Search the data for the string "Polo" and extract every line where it appears.

▸ **Source data**:
BEGIN

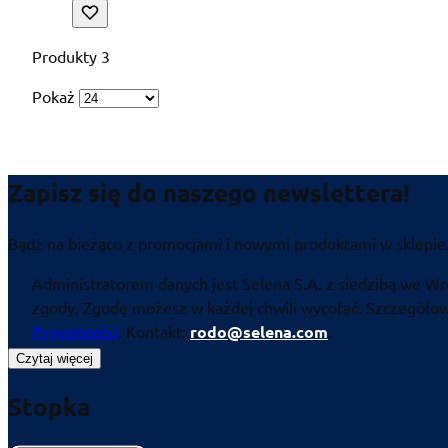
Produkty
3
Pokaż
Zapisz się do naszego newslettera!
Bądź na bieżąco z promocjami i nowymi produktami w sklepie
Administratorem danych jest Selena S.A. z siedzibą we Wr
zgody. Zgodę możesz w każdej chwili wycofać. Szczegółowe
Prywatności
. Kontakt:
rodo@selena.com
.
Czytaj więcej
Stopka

END
BEGIN

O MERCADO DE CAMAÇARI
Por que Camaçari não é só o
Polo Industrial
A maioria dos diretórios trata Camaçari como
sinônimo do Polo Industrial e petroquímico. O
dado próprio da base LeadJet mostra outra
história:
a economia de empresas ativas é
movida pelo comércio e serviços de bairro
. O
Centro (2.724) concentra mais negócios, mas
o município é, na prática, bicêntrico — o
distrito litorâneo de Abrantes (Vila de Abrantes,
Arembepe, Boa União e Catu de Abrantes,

END
BEGIN

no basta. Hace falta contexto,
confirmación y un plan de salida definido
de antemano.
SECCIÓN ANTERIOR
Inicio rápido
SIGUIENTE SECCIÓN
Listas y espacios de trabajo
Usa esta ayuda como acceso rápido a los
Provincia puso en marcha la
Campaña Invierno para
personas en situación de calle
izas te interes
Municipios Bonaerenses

END

▸ **Your response**:
Polo Industrial
sinônimo do Polo Industrial e petroquímico. O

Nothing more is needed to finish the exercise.